As was stated in the comments, p-values are terribly misunderstood, even by experts. They are used inappropriately as a simple heuristic to gauge whether or not your results are meaningful. While this is quite short-sighted, it certainly helps coordinate expectations and reduces the number of papers viable for publication (making the lives of the editors easier). This is why many academic journals and fields effectively mandate them to be present.

The last three questions are all closely related. Let's start with the definition of a p-value in the context of a simple linear regression. The p-value tells the researcher how likely it is that he observed some data under the assumption that the null hypothesis is true. So what does having statistical significance actually mean? It means that it is unlikely that we observed the given data if the null hypothesis is true. Note, this does NOT tell us that the null model is more or less likely than the alternative model! This is a very common mistake. P-values are not valid metrics for model comparisons and can only be used to interpret the likelihood of observing specific data sets. With this information in mind, it follows that p-values are also unable to make claims about the predictive capabilities of the null relative to the alternative. Finally, for completeness, just note the obvious fact that p-values do not help in obtaining estimates of the magnitude or spread of the magnitude.

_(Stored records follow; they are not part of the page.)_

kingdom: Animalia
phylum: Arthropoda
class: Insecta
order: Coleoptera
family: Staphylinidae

In summary, the p-value doesn't help us with estimation or model selection. More often than not, researchers misuse p-values, believing them to be some indication of the null hypothesis being more or less likely. In my experience, people do not have any great argument for their use other than it is simply the procedure of a certain field. So it seems to me that the answer to your last three questions is this: we should not care about p-values because they really do not tell us anything.

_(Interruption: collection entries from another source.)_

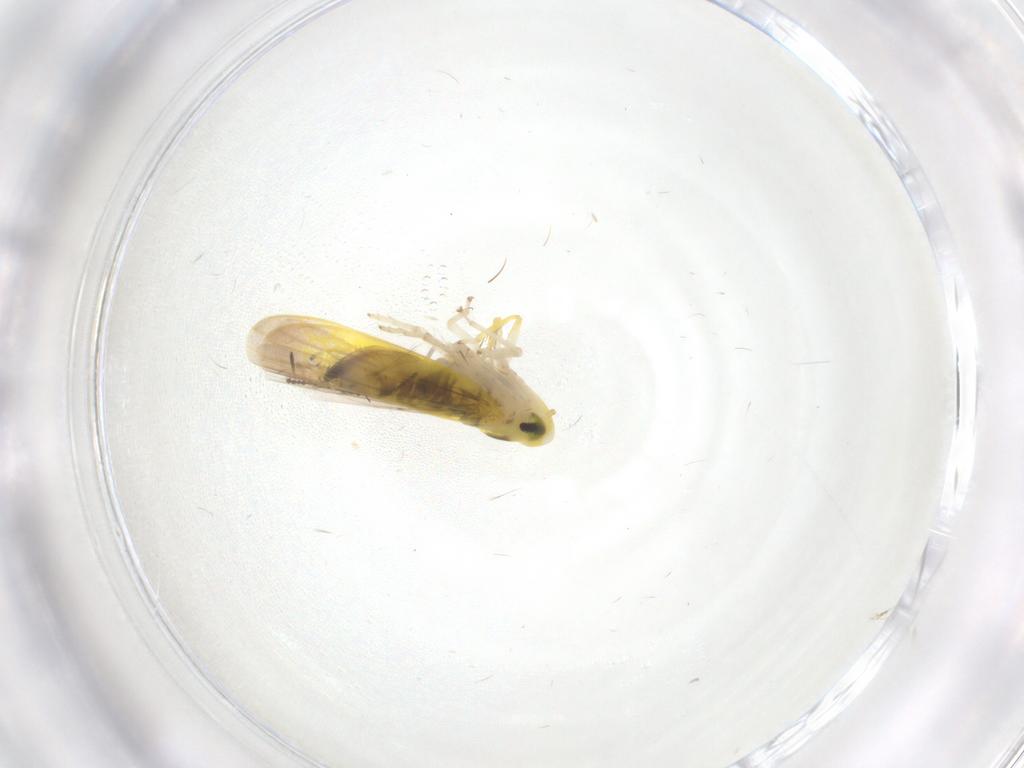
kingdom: Animalia
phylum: Arthropoda
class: Insecta
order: Hemiptera
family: Cicadellidae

Let me drive home this point with one last p-value fact that is often overlooked. If you have enough data, you will obtain significance. This is due to the (somewhat silly) nature of the null hypothesis. That is, the null assumes that the effect size is exactly zero. In almost all cases, this is certainly untrue. There will be some effect, just a small one. So what a p-value does in practice is set up a straw-man requirement that can always be met provided you have enough data. This fact should give any researcher who uses p-values pause. Intuitively, it suggests that p-values are not a useful metric for anything because they are simply a function of the size of the data.

Scientists are interested in estimation and prediction, and p-values do not help with either. If you are interested in model comparison, you should use something like AIC or BIC. You could also leave the frequentist framework all together and use Bayesian methods to compute Bayes Factors (which are approximated by BIC).